● PAGE TEXT
** begin **
He smiled. "By the way, you don't have to worry about the General any more. After today, we're doing things my way. You look like you can use a rest." He turned to leave.
"By the way," I said. "Who are you?"
He turned around. "I'm you, you a_____e." He pointed to the General. "So's he." He peered into my eyes. "I think you've spent too much time alone in the woods."
I smiled as my gaze returned to the mountain. So many miles behind me. It looked so close. It was getting late. I headed down the ridge.
Beyond the summit, the crest of Gulf Hagas Mountain was a descending progression of small knobs. Viewpoints along the ridge were actually better than at the summit. I dropped into a grassy gap between Gulf Hagas Mountain and West Peak. An official M.A.T.C. campsite was there, but it wasn't much -- just a couple of mowed patches amidst the higher scrub. A spring was supposed to be two hundred yards downhill, but I could find no marked trail. Even the Appalachian Trail was poorly-blazed and lost in a muddle of herd paths. I lost about ten precious minutes stumbling around trying to locate the route northward.
I finally found the trail and began the long, steep climb up West Peak. An exhausted hiker topped that summit, but I kept going and the good views gave me a bit of a lift. There were even better views along the descent into the next gap.
The climb up Hay Mountain was fairly reasonable, but I was absolutely spent even as I was making it. It was the third consecutive major mountain I had climbed without stopping at the tail-end of a three-day marathon. Good thing the General will not be around to talk me into any more of these. Hay Mountain was considerably wooded, but there were a few partial views near the top. I pushed on grimly, descending into the sag between Hay and Whitecap, and even managing to climb part of the steep slope on the other side. Finally, I had to sit down for ten minutes, although the sun was setting. I ate a granola bar and drank some water.
** end **
● RECORDS
** begin **
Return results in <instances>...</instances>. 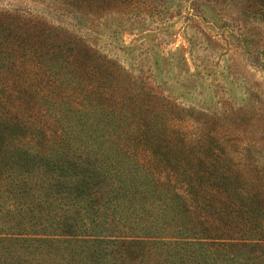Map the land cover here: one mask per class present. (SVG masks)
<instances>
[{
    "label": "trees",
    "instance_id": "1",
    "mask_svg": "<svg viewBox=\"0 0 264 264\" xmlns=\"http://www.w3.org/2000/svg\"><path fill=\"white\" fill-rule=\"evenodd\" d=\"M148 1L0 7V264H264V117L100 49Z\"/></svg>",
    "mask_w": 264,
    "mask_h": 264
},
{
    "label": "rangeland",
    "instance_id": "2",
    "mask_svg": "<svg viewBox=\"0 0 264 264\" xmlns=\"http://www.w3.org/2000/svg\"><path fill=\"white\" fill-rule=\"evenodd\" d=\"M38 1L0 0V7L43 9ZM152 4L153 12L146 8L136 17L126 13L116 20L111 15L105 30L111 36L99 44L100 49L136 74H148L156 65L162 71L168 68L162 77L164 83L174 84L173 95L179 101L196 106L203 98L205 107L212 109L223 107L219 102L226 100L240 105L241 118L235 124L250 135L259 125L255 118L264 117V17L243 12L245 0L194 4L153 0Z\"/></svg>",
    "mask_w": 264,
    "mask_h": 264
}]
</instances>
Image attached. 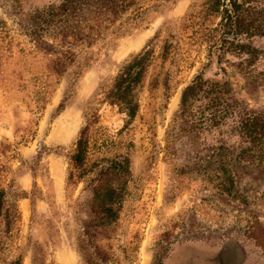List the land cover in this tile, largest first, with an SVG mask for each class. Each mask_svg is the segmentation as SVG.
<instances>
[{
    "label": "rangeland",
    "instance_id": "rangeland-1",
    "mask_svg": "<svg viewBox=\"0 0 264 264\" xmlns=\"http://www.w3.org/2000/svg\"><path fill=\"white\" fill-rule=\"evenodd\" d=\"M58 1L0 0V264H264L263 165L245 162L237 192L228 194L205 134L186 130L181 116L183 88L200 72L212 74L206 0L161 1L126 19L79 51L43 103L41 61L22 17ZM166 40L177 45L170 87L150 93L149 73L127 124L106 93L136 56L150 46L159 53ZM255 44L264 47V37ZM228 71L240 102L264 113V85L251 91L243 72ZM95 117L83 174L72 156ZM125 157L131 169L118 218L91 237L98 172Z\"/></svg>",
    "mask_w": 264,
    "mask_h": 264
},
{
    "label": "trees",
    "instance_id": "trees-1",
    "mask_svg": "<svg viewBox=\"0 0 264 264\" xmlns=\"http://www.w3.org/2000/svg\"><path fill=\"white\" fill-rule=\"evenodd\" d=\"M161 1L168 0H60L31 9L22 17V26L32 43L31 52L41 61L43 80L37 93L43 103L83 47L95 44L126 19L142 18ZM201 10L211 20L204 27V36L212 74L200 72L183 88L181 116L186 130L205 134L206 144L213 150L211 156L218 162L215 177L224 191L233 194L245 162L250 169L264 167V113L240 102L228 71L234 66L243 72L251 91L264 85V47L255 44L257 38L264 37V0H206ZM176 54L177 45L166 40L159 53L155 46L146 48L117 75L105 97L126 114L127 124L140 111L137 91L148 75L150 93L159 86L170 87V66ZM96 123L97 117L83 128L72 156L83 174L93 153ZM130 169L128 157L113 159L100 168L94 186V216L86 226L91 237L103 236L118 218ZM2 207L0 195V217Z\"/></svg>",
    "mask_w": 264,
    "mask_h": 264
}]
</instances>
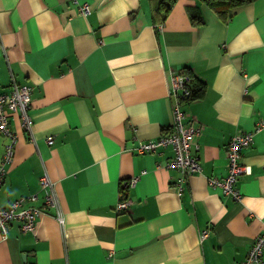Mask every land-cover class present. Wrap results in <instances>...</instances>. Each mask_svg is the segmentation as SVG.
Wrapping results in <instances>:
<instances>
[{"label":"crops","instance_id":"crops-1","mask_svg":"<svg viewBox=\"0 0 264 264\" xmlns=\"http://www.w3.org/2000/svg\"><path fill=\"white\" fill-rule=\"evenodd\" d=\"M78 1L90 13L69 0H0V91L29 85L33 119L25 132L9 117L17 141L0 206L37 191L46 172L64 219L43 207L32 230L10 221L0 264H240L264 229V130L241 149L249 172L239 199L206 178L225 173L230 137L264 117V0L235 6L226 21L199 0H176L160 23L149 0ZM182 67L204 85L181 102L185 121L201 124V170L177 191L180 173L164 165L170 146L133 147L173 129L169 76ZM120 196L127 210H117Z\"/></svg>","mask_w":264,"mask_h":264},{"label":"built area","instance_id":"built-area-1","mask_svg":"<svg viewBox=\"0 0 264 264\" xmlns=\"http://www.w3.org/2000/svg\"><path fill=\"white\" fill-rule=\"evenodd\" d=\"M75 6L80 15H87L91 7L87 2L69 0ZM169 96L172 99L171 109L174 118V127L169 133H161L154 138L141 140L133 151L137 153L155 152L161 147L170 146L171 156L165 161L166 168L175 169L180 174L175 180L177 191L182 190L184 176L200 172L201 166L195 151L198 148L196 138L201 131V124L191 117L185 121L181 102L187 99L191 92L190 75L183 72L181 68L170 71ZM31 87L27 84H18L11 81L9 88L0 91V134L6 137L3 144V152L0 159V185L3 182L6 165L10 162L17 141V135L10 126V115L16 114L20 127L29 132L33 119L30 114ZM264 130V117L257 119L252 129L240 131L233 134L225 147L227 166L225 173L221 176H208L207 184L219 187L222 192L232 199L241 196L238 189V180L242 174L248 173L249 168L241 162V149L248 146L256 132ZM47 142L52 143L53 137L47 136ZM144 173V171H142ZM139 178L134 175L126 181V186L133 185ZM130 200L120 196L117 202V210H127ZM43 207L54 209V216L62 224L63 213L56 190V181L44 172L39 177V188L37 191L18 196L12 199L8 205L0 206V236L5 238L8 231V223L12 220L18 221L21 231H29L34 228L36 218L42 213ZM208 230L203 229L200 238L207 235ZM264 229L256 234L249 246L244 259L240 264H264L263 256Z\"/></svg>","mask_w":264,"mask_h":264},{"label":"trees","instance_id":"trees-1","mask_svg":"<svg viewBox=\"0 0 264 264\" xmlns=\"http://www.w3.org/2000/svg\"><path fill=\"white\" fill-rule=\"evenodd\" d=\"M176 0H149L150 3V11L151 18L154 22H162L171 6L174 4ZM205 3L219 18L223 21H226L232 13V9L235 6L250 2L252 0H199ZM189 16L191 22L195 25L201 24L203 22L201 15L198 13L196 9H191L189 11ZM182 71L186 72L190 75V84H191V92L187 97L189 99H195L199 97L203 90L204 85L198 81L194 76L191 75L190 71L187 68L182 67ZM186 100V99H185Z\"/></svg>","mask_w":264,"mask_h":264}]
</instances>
** end **
● REQUESTS
(a) Translate this sentence from the hiking account into Spanish: "Viewpoints along the ridge were actually better than at the summit."
(b) In the hiking account, how much time did the narrator lose stumbling around while trying to locate the route northward?
The records have no role in this work.

● TASK-BY-TASK ANSWERS
(a) Los miradores a lo largo de la cresta eran, de hecho, mejores que los de la cumbre.

(b) About ten minutes.